What a wonderful treat we have had to finish off our Nineteenth Century Literature with these two masterworks, “The Death of Ivan Illych” and “Master and Man”. Both stories present with such wonderful insight the ways in which humans delude themselves into believing in the self they carry around with them all day. Ivan Illych and Vasily Brekhunov are two such selves who are fully, arrogantly convinced that they are at the centre of the universe. Neither of them will brook any opposition, neither will show any kind of feeling, or tenderness for anyone or anything outside their frame of reference. Of course Tolstoy is exaggerating somewhat, but he is essentially right. This is the way most of us behave in our lives. It is not until we are up against the inevitability of our own mortality that something in us bends, breaks and we open up to feeling and to the realisation that there is something beyond our own ego. This is, in fact, what happens to both Ivan and Vasily:
Suddenly it grew clear to him that what had been oppressing him and would not leave him was all dropping away at once from two sides, from ten sides, from all sides. He was sorry for them, he must act so as not to hurt them: release them and free himself from these sufferings. “How good and simple!” he thought. “And the pain?” he asked himself. “What has become of it? Where are you, pain?”… He looked for his former accustomed fear of death and did not find it.”Where is it? What death?” There was no fear because there was no death. “The Death of Ivan Illych”

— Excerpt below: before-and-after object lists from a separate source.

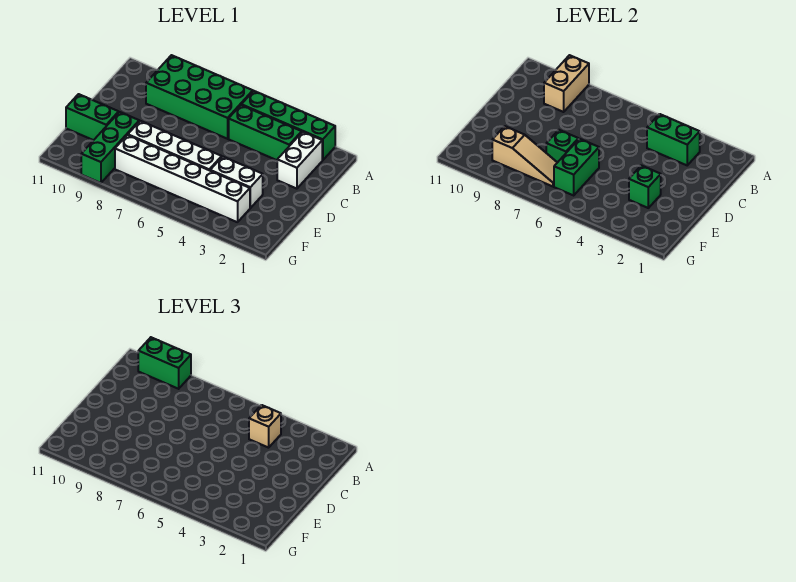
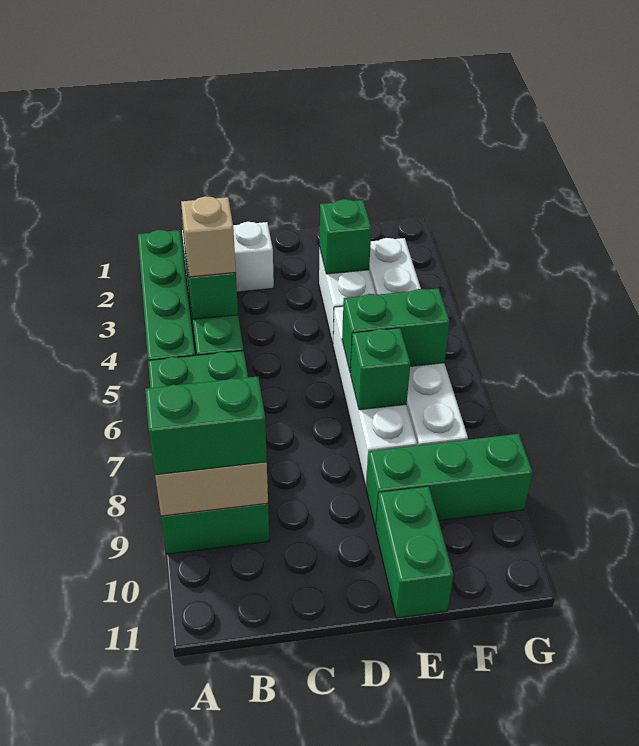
green brick A9:A10 level 3 -> green brick A9:B9 level 3
tan slope F7:F9 level 2 top 9 -> none

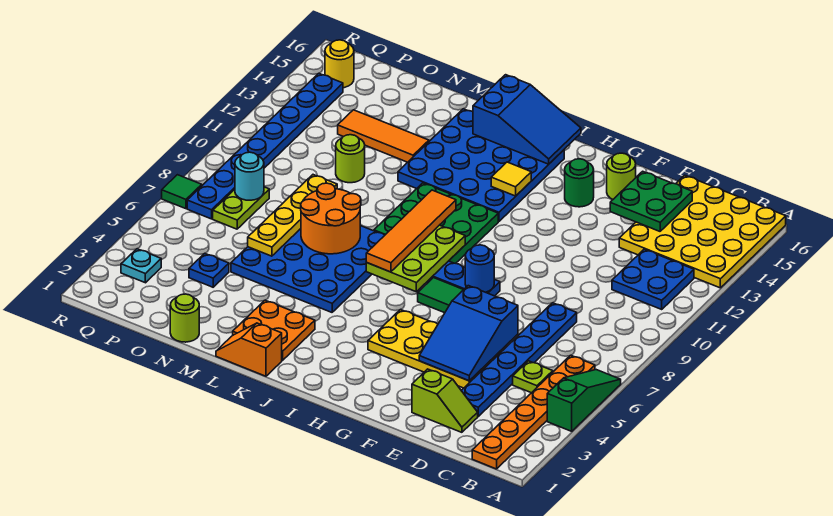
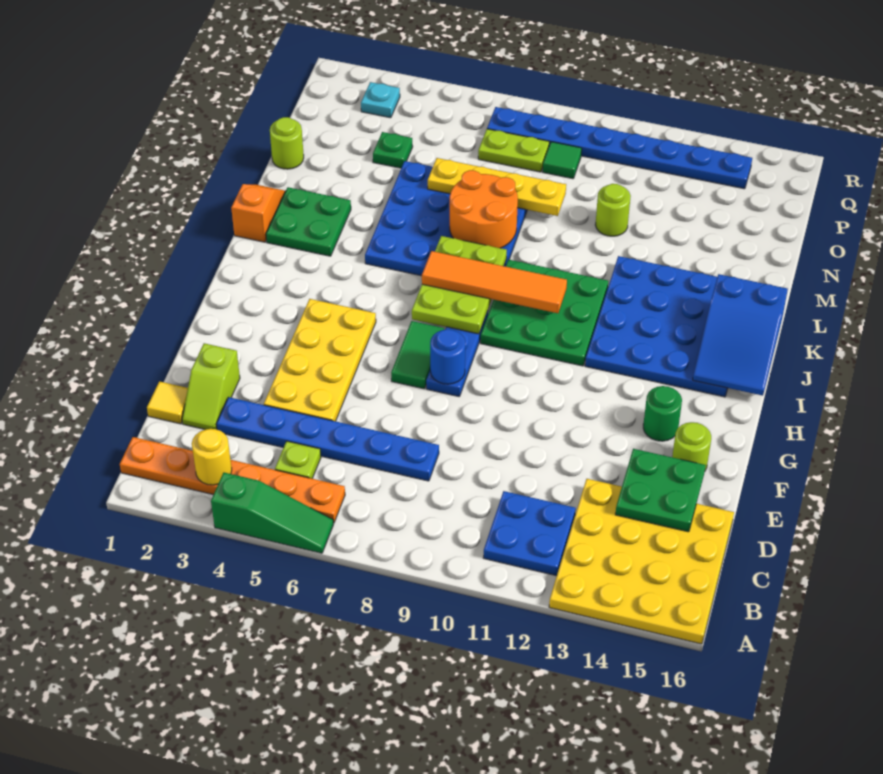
blue slope E4:F6 level 2 top 6 -> none
lime plate I7:J9 level 2 -> lime plate I7:K8 level 2
yellow tile I13 level 2 -> yellow tile D1 level 1
orange plate K2:L3 level 1 -> green plate K2:L3 level 1
orange tile M13:O13 level 1 -> none
blue plate O4 level 1 -> green plate O4 level 1
cyan round brick P8 level 2 -> none
yellow round brick Q15 level 1 -> yellow round brick B3 level 2
green tile R7 level 1 -> green tile P9 level 1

He remembered that Nikita was lying under him and that he had got warm and was alive, and it seemed to him that he was Nikita and Nikita was he, and that his life was not in himself but in Nikita…. And he remembered his money, his shop, his house… and it was hard for him to understand why that man, called Vasily Brekhunov, had troubled himself with all those things with which he had been troubled. “Well, it was because he did not know what the real thing was,” he thought, concerning that Vasily Brekhunov. “He did not know, but now I know and know for sure. Now I know!” “Master and Man”
Two wonderful moments in story-telling where the ego breaks and new light is let in. But in both these amazing stories the catalyst for this change is someone who comes from the peasant class, someone who is free from the arrogance, the spiritual emptiness of the ruling middle-class. They are Gerasim and Nikita. Nikita is an example of someone who despite the huge difficulties of his own personal circumstances has the ability to feel and sense the needs of the lives of who and what is around him. This is most strikingly expressed in his relationship with the horse Mukhorty and indeed with any animals (sheep, cats, fowls, dogs) that happen to come in his way. Here is the wonderful description of Nikita’s feelingful relationship with the horse:
“What, feeling lonely, feeling lonely, you little silly?” Nikita said in answer to the low whinny with which he was greeted by the good-tempered, medium-sized bay stallion, with a rather slanting rump, who stood alone in the shed. “Now then, now then, there’s time enough. Let me give you some water first,” he went on, speaking to the horse just as if to someone who understood the words he was using; having whisked the dusty, grooved back of the well-fed young stallion with the skirt of his coat, he put a bridle on his handsome head, straightened his ears and forelock, and having taken off his halter, led him out to water.”…
And there is more…. This is one of the most beautiful stories about the relationship between man and animals, showing that all sensitivity and love begins in our capacity to show affection and feeling towards animals… before we begin to imagine how we might be able to express the same to other humans (those extraordinary complex creatures)!
How inadequate clicking “like” is . Thank you for your leadership this semester.
I have a new title for you; Michael Griffith, Eye Surgeon. I call you that because you open our eyes to the wonders of the word.